TASK OBJECTIVE: Count how many lines below include the string "from", and give that number without anything else.

GIVEN RECORDS:

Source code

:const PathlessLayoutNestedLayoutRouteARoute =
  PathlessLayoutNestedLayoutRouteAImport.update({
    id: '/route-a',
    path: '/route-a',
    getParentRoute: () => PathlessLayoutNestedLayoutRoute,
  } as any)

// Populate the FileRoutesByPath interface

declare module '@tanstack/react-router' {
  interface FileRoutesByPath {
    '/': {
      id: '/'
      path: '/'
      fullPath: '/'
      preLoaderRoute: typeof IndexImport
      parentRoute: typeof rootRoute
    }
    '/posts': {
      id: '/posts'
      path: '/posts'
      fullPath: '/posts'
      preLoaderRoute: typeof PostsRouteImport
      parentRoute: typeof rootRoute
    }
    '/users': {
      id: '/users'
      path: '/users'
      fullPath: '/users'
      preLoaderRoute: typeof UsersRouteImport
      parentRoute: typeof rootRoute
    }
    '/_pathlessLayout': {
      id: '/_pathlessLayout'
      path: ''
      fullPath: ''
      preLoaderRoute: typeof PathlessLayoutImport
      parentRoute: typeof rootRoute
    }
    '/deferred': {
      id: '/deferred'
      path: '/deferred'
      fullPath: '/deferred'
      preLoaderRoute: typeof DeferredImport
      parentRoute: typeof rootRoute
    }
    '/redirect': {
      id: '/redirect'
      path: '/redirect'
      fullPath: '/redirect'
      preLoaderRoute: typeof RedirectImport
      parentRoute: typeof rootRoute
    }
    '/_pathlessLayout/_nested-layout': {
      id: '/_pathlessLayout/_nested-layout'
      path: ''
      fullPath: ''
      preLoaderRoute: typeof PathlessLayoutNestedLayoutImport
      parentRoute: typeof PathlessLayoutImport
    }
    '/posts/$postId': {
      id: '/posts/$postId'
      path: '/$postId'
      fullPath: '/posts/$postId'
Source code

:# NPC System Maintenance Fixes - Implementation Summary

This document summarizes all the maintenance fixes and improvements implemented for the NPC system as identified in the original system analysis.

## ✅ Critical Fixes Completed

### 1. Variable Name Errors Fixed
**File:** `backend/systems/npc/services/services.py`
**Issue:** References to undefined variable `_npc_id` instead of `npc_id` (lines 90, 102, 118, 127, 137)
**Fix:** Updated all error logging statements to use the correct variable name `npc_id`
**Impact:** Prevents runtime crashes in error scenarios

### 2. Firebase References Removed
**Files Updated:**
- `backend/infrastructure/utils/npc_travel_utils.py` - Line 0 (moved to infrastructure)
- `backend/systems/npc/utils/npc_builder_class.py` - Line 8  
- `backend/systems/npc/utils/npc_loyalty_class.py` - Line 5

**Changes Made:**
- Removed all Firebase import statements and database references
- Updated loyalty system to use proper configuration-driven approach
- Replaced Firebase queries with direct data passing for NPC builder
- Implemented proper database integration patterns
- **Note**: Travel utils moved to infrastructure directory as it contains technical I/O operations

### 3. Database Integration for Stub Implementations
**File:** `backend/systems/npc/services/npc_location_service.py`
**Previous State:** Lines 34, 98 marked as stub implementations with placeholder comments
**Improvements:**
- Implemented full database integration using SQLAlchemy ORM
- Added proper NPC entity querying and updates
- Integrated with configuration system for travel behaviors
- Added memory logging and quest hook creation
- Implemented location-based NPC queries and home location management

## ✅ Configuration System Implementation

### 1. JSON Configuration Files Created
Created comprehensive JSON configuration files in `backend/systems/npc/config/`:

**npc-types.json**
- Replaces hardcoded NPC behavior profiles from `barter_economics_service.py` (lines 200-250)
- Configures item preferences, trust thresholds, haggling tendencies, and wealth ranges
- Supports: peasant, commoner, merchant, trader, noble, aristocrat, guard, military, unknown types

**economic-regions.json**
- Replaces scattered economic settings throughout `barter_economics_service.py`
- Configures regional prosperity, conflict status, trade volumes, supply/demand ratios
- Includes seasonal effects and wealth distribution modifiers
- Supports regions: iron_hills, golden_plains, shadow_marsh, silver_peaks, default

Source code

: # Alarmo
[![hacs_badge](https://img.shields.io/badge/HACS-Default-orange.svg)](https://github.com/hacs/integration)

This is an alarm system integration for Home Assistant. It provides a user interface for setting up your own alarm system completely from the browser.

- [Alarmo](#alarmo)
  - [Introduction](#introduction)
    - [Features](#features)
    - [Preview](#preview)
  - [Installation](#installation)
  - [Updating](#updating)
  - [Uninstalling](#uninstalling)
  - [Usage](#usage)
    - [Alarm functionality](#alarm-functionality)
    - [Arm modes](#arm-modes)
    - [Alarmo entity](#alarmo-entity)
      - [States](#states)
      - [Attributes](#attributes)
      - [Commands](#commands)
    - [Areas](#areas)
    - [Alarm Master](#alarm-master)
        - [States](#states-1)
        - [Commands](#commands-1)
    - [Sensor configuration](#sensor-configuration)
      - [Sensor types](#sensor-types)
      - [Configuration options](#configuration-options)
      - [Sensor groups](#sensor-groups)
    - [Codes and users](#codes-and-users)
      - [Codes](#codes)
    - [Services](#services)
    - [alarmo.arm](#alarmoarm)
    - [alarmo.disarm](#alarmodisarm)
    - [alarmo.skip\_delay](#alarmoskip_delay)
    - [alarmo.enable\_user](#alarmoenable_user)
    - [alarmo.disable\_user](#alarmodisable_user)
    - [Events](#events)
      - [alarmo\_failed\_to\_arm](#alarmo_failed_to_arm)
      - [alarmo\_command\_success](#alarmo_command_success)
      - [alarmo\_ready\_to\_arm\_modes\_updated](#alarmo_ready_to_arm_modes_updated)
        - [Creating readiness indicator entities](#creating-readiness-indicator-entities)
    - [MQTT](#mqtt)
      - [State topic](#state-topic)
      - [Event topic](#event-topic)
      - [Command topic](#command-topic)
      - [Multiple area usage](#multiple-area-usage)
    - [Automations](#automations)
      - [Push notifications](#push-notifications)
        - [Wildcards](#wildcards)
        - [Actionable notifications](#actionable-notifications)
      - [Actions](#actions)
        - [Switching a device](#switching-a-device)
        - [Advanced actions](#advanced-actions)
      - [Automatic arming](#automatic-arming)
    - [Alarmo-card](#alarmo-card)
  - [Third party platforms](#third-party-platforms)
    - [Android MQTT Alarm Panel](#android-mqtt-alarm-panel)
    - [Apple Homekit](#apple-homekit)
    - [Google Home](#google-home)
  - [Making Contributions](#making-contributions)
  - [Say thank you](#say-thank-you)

REPLY TO THE EXERCISE: 2